Zone Egress

ZoneEgress proxy is used when it is required to isolate outgoing traffic (to services in other zones or external services in the local zone). and you want to achieve isolation of outgoing traffic (to services in other zones or external services in the local zone), you can use ZoneEgress proxy.

This proxy is not attached to any particular workload. In multi-zone the proxy is bound to a specific zone. Zone Egress can proxy the traffic between all meshes, so we need only one deployment for every zone.

When Zone Egress is present:

  • In multi-zone, all requests that are sent from local data plane proxies to other zones will be directed through the local Zone Egress instance, which then will direct the traffic to the proper instance of the Zone Ingress.
  • All requests that are sent from local data plane proxies to external services available within the Zone will be directed through the local Zone Egress instance.

Currently ZoneEgress is a purely optional component. In the future it will become compulsory for using external services.

The ZoneEgress entity includes a few sections:

  • type: must be ZoneEgress.
  • name: this is the name of the ZoneEgress instance, and it must be unique for any given zone.
  • networking: contains networking parameters of the Zone Egress
    • address: the address of the network interface Zone Egress is listening on.
    • port: is a port that Zone Egress is listening on
    • admin: determines parameters related to Envoy Admin API
      • port: the port that Envoy Admin API will listen to
  • zone [auto-generated on Kuma CP] : zone where Zone Egress belongs to

  • Kubernetes

  • Universal

The recommended way to deploy a ZoneEgress proxy in Kubernetes is to use kumactl, or the Helm charts as specified in multi-zone . It works as a separate deployment of a single-container pod.

Standalone:

  1. kumactl install control-plane \
  2. --egress-enabled \
  3. [...] | kubectl apply -f -

Multi-zone:

  1. kumactl install control-plane \
  2. --mode=zone \
  3. --zone=<my-zone> \
  4. --kds-global-address grpcs://`<global-kds-address>` \
  5. --egress-enabled \
  6. [...] | kubectl apply -f -

Standalone

In Universal mode, the token is required to authenticate ZoneEgress instance. Create the token by using kumactl binary:

  1. kumactl generate zone-token --valid-for 24h --scope egress > /path/to/token

Create a ZoneEgress data plane proxy configuration to allow kuma-cp services to be configured to proxy traffic to other zones or external services through zone egress:

  1. type: ZoneEgress
  2. name: zoneegress-1
  3. networking:
  4. address: 192.168.0.1
  5. port: 10002

Apply the egress configuration, passing the IP address of the control plane and your instance should start.

  1. kuma-dp run \
  2. --proxy-type=egress \
  3. --cp-address=https://<kuma-cp-address>:5678 \
  4. --dataplane-token-file=/path/to/token \
  5. --dataplane-file=/path/to/config

Multi-zone

Multi-zone deployment is similar and for deployment, you should follow multi-zone deployment instruction .

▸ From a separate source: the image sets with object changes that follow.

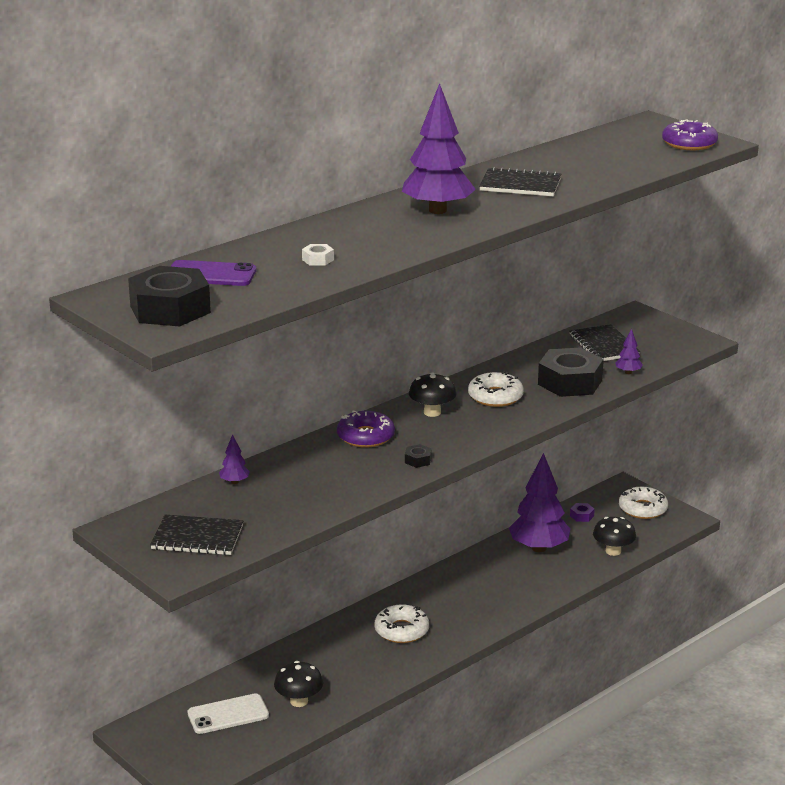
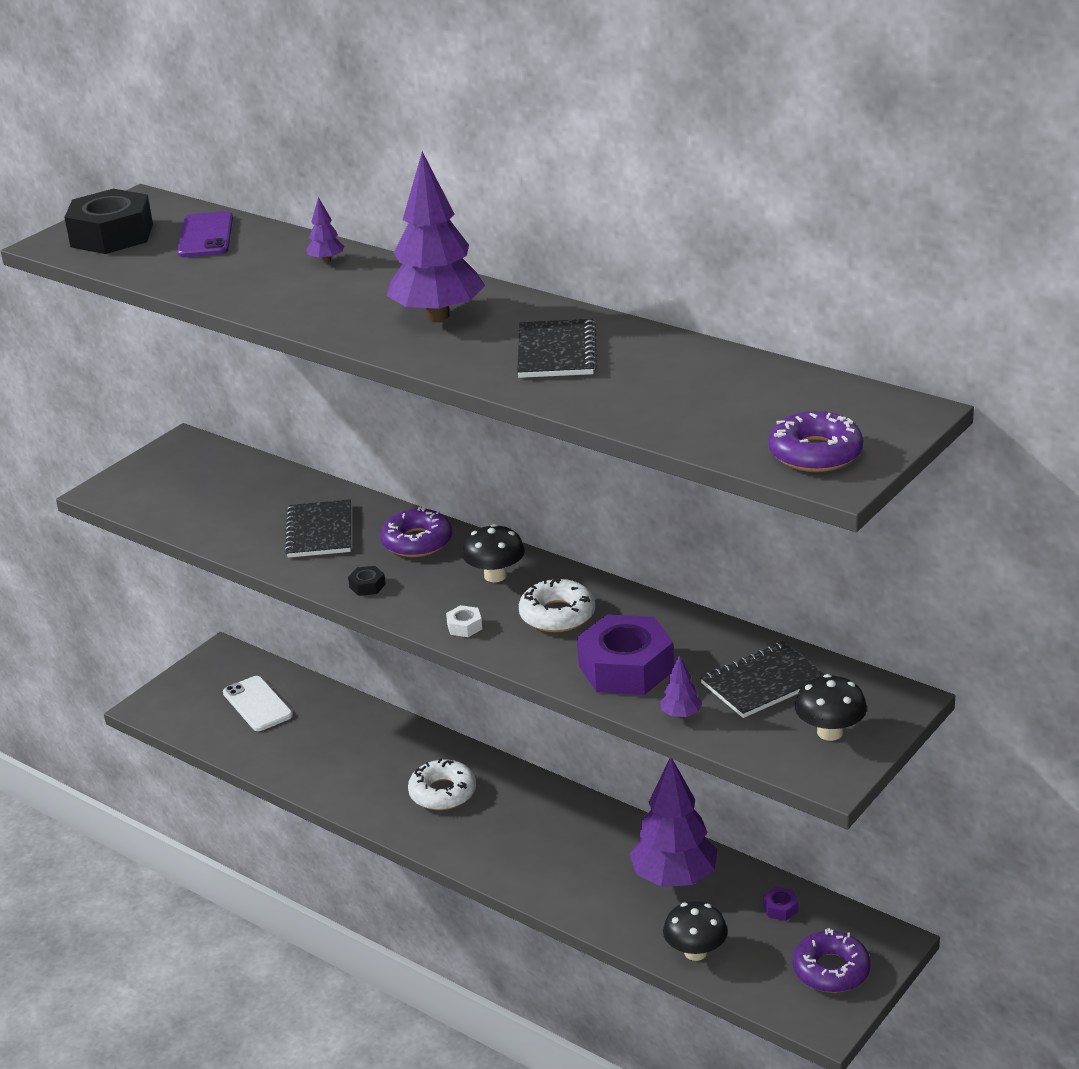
camera: 80 degrees right, 5 degrees up
black notebook [150,515,243,555] -> black notebook moved to [284,499,351,558]
purple tree [219,434,250,484] -> purple tree moved to [306,197,344,263]
black mushroom [274,661,323,707] -> black mushroom moved to [795,674,867,741]
white nut [302,244,334,266] -> white nut moved to [446,605,482,637]
black nut [538,347,604,397] -> purple nut [577,614,674,695]
white donut [619,487,668,519] -> purple donut [793,928,871,993]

A ZoneEgress deployment can be scaled horizontally.

Configuration

mTLS is required to enable ZoneEgress. In addition, there’s a configuration in the Mesh policy to route traffic through the ZoneEgress

  1. echo "apiVersion: kuma.io/v1alpha1
  2. kind: Mesh
  3. metadata:
  4. name: default
  5. spec:
  6. routing:
  7. zoneEgress: true
  8. mtls: # mTLS is required to use ZoneEgress
  9. [...]" | kubectl apply -f -
  1. cat <<EOF | kumactl apply -f -
  2. type: Mesh
  3. name: default
  4. mtls: # mTLS is required to use ZoneEgress
  5. [...]
  6. routing:
  7. zoneEgress: true
  8. EOF

This configuration will force cross zone communication to go through ZoneEgress. If enabled but no ZoneEgress is available the communication will fail.